In this article, we will list some recommendations on working with models, which can hopefully help marketing teams and photographers, who are new to this area, to make their work flow more efficiently.
Choosing the Look
Before starting the model search, it is highly important to clarify for yourself the suitable look, which best represents the brand you’re shooting for. This will directly depend on the brand’s marketing goals and target audience. Who are the people that you’re reaching out to with these photographs? How old are they? Where are they from? What are their interests? How do they look or wish to look like? Based on this information, you’ll form the desired portrait. Once you’ve got this figured out decide, whether to go for a professional model or an amateur of your chosen type.
Professional Vs Amateur
At the end of the day, it will depend on the budget you have for the shoot. Working with a professional model will almost certainly save you a lot of time. The photoshoot is easy to direct with a guarantee of a better result when the model feels relaxed in front of the camera and knows how to pose. However, professional models’ time is usually high priced. If your budget allows inviting a pro – go for it. There are also cases when a model will be happy to participate in your shoot in exchange for either promotion opportunities or her/his portfolio enlargement.

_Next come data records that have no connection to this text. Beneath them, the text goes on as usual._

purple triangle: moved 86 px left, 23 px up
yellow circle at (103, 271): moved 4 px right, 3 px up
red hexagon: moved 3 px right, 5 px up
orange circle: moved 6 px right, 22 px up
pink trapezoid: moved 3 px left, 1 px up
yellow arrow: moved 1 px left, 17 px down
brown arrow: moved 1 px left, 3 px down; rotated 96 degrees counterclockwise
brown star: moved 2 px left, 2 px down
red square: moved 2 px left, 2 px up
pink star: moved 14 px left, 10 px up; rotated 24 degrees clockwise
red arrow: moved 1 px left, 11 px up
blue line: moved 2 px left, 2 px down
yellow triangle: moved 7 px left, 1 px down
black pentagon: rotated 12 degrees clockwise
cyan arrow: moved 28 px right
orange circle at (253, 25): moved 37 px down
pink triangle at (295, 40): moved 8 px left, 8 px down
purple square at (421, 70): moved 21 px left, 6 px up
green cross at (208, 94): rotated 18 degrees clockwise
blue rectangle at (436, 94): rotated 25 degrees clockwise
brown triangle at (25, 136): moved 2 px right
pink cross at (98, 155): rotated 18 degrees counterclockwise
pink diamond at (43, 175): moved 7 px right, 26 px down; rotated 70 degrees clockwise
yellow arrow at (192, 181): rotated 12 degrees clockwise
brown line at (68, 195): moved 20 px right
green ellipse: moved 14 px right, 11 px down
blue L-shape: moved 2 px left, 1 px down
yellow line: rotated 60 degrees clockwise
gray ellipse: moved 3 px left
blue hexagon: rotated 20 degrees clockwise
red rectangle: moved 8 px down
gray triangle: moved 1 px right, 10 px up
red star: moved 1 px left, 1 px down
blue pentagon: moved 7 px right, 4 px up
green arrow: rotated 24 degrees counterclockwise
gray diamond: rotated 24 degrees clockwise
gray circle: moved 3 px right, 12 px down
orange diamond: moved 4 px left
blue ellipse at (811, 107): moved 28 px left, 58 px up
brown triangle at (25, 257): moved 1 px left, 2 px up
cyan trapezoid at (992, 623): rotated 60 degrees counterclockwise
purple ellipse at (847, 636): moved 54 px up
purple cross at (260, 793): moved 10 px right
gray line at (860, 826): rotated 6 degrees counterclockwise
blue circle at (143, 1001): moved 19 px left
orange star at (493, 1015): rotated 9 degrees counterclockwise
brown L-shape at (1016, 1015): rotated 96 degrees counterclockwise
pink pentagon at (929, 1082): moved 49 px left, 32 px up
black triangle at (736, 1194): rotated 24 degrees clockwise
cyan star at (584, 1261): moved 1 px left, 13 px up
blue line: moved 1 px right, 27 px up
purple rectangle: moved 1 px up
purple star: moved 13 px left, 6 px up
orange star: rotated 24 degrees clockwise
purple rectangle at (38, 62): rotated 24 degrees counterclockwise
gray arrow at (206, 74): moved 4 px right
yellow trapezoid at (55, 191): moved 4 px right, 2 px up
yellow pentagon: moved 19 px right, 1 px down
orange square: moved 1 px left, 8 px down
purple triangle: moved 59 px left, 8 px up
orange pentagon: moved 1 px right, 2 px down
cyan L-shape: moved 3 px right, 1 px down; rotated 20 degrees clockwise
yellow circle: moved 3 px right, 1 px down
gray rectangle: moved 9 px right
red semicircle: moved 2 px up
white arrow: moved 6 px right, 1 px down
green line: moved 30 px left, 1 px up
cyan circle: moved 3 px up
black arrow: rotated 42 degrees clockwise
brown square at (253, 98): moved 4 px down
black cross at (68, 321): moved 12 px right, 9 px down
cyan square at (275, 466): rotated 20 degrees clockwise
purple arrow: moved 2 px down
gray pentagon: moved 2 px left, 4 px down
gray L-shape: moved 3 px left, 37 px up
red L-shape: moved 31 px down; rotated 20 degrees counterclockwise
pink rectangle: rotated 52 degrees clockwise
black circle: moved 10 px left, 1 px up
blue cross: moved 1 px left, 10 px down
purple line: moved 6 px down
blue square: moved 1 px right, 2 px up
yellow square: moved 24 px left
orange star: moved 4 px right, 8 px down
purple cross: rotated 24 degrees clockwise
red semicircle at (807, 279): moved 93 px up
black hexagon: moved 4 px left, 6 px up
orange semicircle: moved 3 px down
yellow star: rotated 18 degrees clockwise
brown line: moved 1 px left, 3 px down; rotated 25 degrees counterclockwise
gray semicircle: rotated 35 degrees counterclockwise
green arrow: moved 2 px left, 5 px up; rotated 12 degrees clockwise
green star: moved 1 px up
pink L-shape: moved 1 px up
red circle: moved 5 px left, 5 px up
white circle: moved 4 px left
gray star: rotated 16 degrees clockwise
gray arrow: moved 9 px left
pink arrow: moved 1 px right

In case your budget is limited, there’s no harm in working with a photogenic friend or someone keen to try themselves in modeling. One of the most important qualities you’d be looking for then (after being attractive in photographs of course) - will be the model’s high motivation to collaborate.
Clarity and Ethics
Be as clear as possible with the model about the purpose of your shoot and the working conditions. Make sure he or she is comfortable with everything. Remember, you’ll never get a person to do the job well if they don’t want to do it.
Discuss such aspects as:
Dates and hours of the shoot
Details in your photography concept that the model needs to be aware of: ex. bikini shoot, swimming, doing extreme sports, climbing trees…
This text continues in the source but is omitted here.